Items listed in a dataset

■ ■ ■ ■ ■ ■ ■

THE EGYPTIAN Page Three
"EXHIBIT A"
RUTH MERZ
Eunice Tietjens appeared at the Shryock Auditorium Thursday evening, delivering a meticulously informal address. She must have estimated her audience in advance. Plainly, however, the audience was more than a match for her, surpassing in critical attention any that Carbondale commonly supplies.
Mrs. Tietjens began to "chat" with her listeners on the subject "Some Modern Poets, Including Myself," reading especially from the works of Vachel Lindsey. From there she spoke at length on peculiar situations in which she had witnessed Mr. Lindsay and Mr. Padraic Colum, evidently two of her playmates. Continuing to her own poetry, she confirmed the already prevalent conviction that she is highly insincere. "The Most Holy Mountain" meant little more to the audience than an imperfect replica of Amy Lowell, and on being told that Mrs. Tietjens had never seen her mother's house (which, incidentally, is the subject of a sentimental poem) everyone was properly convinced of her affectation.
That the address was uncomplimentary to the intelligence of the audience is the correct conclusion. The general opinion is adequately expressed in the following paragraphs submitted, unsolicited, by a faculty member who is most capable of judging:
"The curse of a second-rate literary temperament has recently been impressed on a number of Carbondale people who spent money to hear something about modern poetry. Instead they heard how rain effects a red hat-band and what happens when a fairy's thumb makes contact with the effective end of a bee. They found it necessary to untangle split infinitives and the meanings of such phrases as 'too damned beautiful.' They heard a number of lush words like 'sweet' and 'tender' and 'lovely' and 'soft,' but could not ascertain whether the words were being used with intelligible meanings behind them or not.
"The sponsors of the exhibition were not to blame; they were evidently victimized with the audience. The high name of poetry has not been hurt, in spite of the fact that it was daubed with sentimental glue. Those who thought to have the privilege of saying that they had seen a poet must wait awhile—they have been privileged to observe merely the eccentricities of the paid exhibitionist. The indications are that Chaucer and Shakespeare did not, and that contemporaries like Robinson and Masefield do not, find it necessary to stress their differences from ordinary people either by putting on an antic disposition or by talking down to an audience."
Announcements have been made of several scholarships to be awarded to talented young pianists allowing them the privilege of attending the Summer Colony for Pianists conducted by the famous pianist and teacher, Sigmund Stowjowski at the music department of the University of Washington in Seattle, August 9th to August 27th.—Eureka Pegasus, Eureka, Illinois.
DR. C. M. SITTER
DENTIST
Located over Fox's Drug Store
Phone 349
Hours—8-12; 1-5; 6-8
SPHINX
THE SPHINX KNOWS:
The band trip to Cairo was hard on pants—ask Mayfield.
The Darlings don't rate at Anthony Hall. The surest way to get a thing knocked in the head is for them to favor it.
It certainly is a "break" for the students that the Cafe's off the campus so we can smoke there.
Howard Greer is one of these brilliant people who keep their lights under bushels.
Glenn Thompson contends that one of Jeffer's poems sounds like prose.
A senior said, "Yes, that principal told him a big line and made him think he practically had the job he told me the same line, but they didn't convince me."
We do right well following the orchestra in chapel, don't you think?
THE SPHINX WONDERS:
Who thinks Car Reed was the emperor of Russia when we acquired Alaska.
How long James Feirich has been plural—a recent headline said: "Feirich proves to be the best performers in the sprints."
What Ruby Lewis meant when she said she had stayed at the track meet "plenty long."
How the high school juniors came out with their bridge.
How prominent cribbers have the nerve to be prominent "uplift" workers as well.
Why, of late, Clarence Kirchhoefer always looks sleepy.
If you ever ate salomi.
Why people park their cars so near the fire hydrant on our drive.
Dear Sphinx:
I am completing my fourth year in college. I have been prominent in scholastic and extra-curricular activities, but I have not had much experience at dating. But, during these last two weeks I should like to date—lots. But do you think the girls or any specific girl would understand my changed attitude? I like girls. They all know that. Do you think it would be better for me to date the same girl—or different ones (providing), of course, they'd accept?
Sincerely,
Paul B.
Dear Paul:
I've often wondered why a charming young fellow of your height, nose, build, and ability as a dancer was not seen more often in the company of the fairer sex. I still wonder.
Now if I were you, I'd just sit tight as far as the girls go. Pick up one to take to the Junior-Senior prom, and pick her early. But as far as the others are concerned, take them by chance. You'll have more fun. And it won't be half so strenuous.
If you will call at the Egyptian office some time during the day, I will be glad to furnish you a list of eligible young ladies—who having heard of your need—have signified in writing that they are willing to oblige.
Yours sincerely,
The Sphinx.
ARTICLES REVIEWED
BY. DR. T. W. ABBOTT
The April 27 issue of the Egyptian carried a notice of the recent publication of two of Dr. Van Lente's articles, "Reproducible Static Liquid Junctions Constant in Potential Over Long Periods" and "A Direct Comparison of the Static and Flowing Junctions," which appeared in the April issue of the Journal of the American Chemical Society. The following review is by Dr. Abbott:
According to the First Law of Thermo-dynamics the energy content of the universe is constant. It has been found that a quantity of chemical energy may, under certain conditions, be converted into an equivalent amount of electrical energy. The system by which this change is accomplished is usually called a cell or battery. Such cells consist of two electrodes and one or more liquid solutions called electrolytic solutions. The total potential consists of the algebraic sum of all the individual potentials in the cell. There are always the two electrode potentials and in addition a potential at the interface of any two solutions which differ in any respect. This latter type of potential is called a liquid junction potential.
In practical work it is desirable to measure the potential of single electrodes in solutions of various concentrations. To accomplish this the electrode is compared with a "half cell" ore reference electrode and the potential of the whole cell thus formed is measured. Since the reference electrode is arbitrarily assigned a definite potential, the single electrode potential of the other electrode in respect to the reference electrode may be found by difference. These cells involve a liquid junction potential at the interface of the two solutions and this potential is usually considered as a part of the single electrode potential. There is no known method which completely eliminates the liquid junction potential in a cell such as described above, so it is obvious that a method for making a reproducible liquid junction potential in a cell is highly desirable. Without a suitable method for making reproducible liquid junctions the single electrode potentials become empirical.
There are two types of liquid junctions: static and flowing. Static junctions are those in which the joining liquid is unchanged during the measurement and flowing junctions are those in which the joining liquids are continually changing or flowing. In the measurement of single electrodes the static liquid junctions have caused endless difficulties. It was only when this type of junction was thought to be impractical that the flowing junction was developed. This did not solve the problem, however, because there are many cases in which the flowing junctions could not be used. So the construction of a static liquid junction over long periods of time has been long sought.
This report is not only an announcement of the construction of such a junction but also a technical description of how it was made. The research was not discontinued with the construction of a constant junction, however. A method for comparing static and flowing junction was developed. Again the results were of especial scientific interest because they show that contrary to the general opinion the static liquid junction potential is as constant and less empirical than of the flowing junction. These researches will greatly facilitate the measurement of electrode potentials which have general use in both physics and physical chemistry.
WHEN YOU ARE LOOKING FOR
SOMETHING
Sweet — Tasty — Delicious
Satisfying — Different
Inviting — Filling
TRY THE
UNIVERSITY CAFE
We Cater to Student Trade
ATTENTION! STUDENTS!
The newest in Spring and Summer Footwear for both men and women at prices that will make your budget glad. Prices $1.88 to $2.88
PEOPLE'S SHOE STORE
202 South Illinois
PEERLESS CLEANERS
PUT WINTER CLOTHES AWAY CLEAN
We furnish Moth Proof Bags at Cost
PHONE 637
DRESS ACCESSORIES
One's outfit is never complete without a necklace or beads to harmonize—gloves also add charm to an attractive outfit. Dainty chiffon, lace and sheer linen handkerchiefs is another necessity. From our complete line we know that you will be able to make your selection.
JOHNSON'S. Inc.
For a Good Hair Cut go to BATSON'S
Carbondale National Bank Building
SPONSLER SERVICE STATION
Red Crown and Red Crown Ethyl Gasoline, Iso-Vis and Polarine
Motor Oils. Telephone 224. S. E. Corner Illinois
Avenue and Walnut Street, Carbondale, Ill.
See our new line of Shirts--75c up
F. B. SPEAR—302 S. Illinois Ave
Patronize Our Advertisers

■ ■ ■ ■ ■ ■ ■

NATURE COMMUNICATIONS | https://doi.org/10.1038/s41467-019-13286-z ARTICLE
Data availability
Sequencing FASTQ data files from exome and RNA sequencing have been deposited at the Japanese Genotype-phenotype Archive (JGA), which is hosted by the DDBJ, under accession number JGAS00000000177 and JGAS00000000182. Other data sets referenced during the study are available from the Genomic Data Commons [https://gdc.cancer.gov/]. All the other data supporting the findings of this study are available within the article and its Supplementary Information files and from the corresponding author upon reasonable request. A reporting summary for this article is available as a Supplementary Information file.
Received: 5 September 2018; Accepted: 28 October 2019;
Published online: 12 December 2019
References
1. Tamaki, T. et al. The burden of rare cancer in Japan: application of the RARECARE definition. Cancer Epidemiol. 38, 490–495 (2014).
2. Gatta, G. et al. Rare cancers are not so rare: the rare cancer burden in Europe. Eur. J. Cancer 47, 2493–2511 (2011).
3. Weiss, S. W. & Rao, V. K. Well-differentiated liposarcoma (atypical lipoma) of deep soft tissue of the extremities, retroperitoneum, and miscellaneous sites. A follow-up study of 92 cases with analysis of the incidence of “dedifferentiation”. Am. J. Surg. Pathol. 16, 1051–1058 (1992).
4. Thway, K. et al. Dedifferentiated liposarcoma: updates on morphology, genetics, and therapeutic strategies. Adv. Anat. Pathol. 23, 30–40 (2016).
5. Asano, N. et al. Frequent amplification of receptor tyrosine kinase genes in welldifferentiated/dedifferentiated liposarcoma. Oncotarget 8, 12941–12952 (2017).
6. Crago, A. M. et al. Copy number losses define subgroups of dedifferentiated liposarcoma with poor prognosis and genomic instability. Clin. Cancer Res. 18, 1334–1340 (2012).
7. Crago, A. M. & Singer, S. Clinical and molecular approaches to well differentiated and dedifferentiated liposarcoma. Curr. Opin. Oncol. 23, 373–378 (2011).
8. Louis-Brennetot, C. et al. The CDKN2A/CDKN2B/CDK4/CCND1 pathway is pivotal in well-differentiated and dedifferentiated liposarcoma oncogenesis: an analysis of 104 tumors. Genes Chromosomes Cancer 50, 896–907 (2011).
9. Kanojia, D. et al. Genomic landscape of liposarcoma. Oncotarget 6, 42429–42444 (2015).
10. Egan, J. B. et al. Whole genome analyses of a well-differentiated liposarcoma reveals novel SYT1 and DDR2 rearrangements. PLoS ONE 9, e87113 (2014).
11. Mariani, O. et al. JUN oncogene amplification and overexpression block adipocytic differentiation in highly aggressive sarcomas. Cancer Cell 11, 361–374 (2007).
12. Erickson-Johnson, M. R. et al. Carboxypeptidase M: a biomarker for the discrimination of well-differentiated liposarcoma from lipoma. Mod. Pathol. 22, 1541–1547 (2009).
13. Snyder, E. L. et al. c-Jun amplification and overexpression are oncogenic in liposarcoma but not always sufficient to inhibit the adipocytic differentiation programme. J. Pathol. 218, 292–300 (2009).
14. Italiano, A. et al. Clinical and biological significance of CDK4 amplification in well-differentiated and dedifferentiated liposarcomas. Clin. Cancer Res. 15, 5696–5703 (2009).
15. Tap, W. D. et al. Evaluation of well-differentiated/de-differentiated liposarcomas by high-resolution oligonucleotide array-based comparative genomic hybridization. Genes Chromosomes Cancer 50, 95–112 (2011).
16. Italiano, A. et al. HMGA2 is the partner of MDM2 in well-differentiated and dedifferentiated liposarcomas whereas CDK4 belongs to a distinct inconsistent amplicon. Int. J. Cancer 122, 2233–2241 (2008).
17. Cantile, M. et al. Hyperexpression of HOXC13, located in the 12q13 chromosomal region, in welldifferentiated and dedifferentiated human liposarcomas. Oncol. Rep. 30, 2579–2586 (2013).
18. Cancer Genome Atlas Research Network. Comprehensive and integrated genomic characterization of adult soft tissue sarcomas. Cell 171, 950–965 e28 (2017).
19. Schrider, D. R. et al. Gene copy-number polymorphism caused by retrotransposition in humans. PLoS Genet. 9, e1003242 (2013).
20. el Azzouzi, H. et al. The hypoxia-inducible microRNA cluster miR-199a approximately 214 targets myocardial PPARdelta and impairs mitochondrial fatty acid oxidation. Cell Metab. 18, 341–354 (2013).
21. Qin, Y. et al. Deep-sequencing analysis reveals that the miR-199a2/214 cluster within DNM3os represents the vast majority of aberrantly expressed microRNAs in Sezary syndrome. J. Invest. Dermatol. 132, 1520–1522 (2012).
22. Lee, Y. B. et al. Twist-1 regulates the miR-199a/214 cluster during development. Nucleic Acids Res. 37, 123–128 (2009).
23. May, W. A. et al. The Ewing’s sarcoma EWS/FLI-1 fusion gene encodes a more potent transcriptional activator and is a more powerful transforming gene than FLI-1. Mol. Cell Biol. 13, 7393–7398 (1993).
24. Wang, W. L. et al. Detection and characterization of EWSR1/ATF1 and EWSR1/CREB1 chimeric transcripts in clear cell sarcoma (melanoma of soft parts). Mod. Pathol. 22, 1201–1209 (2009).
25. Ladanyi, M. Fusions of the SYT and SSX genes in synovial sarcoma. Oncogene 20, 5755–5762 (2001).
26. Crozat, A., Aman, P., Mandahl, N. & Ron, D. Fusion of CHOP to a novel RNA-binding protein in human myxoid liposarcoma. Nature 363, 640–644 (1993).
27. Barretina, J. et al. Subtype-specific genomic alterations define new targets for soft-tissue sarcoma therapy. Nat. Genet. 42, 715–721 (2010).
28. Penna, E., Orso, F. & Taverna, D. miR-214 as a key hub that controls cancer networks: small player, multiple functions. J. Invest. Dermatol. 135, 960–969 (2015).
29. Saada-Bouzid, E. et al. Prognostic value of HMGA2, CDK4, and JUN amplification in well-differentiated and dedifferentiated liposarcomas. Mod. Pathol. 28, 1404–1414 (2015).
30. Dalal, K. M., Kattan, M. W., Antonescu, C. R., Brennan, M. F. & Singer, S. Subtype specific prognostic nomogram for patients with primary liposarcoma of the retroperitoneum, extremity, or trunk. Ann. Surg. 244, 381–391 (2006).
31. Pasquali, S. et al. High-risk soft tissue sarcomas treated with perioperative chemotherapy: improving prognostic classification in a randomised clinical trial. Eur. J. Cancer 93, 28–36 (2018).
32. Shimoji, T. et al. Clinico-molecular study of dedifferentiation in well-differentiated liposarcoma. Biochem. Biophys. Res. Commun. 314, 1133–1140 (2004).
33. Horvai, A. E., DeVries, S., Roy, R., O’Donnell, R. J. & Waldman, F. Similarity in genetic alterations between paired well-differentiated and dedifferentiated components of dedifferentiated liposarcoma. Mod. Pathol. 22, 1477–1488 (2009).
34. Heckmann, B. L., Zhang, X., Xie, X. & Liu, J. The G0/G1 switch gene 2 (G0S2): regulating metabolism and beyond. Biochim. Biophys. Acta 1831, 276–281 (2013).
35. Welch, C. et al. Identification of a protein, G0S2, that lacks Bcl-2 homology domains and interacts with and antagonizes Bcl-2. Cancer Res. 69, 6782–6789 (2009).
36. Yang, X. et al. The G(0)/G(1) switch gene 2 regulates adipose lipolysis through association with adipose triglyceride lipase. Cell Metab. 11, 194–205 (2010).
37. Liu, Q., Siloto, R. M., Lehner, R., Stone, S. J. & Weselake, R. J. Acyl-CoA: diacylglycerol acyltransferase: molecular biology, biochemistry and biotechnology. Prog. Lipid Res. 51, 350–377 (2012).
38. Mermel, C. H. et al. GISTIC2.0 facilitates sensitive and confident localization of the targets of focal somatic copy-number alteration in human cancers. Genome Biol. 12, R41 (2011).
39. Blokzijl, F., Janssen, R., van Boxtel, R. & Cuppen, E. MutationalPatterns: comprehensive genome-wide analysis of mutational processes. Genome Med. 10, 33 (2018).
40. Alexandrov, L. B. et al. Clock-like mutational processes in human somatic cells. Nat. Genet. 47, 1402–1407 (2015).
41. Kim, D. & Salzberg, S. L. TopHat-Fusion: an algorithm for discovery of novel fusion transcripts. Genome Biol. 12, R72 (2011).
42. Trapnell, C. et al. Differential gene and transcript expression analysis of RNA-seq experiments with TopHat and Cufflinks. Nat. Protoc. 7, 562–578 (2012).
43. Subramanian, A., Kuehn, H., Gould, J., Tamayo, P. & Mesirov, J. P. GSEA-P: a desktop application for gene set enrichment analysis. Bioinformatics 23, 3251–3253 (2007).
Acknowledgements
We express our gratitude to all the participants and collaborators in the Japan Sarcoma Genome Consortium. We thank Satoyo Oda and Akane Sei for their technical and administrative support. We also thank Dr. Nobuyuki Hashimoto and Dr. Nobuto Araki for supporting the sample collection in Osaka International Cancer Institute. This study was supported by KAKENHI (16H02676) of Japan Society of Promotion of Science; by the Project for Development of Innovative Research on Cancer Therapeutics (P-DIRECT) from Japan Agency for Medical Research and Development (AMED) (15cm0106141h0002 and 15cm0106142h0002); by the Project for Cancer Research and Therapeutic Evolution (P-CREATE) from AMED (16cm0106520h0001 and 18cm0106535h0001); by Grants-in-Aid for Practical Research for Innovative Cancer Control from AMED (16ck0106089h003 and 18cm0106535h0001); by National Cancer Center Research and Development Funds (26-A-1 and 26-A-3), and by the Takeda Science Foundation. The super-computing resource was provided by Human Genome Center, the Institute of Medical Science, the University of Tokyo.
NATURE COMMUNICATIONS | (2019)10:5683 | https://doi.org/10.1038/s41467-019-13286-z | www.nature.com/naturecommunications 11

■ ■ ■ ■ ■ ■ ■

PROBLEM REQUIREMENTS
From the records above, transcribe without alteration every line from the one with "10. Egan, J." to the one with "13. Snyder, E.", inclusive.

PROBLEM SOLUTION
10. Egan, J. B. et al. Whole genome analyses of a well-differentiated liposarcoma reveals novel SYT1 and DDR2 rearrangements. PLoS ONE 9, e87113 (2014).
11. Mariani, O. et al. JUN oncogene amplification and overexpression block adipocytic differentiation in highly aggressive sarcomas. Cancer Cell 11, 361–374 (2007).
12. Erickson-Johnson, M. R. et al. Carboxypeptidase M: a biomarker for the discrimination of well-differentiated liposarcoma from lipoma. Mod. Pathol. 22, 1541–1547 (2009).
13. Snyder, E. L. et al. c-Jun amplification and overexpression are oncogenic in liposarcoma but not always sufficient to inhibit the adipocytic differentiation programme. J. Pathol. 218, 292–300 (2009).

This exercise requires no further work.